After ileocolic resection, all patients should undergo endoscopic surveillance at 6–12 months [103]. Only one RCT has been performed pertaining to the timing of prophylaxis [104]. The study randomized patients to routine AZA starting early at 8 weeks or to endoscopically guided therapy at 6–12 months. This study found no difference in the two groups; however, potential flaws included mismatched cohorts, high attrition, low accrual, and the use of non-biologic therapy.

Many factors have been associated with the risk of postoperative recurrence, and more aggressive initiation of medication is recommended in these patients. Risk factors for early recurrence include younger patients, male gender, tobacco abuse, penetrating or fistulizing disease, prior operative intervention, and short disease duration. A recent meta-analysis demonstrated a significantly increased risk of postoperative recurrence (OR, 1.7; 95% CI, 1.3–2.1; p < 0.001) based on the presence of histopathologically positive margins or presence of plexitis (OR, 2.3; 95% CI, 1.1–4.9; p = 0.02) [105].

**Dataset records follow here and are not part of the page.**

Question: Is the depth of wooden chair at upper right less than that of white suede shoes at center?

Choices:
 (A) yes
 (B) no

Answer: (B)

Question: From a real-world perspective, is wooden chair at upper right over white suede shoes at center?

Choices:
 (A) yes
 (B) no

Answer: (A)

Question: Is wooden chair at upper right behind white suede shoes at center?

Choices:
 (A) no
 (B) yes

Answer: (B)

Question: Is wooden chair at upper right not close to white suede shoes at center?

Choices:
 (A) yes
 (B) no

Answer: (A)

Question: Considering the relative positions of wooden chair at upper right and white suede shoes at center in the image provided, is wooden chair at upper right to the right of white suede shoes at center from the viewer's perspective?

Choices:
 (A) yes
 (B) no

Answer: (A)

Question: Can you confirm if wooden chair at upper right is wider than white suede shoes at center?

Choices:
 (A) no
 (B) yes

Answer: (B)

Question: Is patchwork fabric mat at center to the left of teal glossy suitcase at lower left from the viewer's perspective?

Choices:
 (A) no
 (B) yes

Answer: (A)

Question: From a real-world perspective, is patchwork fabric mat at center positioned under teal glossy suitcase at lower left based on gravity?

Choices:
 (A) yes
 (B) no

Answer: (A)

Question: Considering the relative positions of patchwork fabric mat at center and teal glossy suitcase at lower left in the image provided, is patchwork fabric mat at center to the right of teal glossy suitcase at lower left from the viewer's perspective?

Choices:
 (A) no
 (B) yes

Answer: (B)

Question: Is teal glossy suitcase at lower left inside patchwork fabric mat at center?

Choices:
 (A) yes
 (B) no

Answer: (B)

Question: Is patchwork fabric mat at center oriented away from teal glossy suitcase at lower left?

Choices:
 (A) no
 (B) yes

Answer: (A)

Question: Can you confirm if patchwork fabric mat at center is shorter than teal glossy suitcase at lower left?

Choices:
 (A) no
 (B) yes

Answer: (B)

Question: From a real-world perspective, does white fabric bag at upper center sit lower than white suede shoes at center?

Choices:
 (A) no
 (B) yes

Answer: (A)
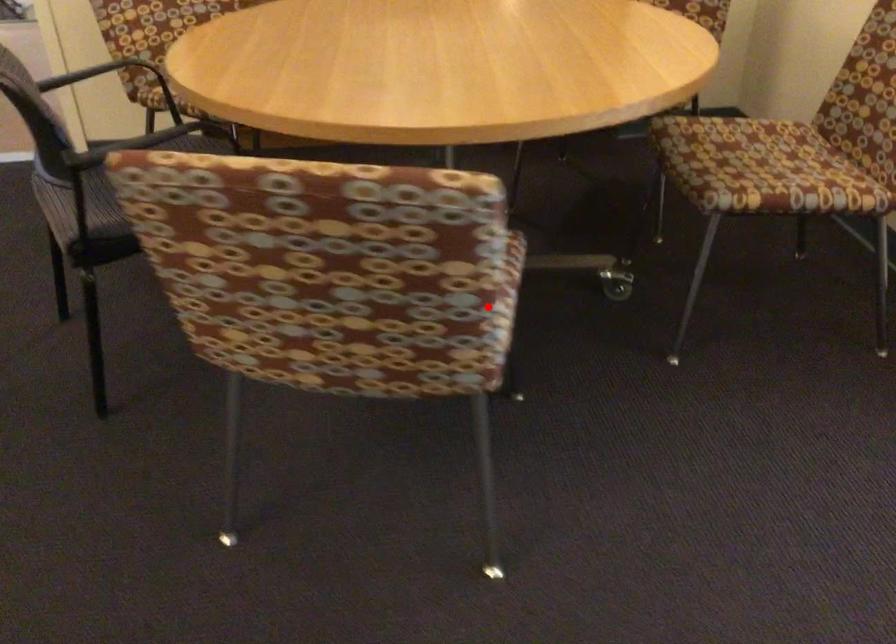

Numerous RCTs have examined which agent should be utilized for postoperative prophylaxis. Probiotics, 5-ASA, and budesonide show no benefit over placebo [67, 106,107,108]. Antibiotics may reduce recurrence; but the best evidence to prevent postoperative disease is monotherapy with either biologics or IMM. Early and aggressive prophylaxis is particularly important in patients with risk factors for recurrence. Those patients who are low risk for recurrence (e.g., isolated short segment ileocolic disease present for a long duration in an elderly non-smoker) can be surveilled 6–12 months after surgery off therapy.

Conclusions

The last two decades have seen unprecedented advances in the medical management of CD. All current strategies for therapy focus on symptom management and control of inflammation to prevent or slow bowel damage. As we improve our understanding of the disease, so too does the capacity to provide new, innovative, safer, and more effective therapies. The approach to medical management over the recent years has shifted to more proactive utilization of medications with targeted assessment to verify efficacy prior to the development of complications. The armamentarium of drug options has expanded considerably. However, the efficacy of these medications remains limited, and surgical intervention is still commonly required to manage complications and to improve or restore patient quality of life.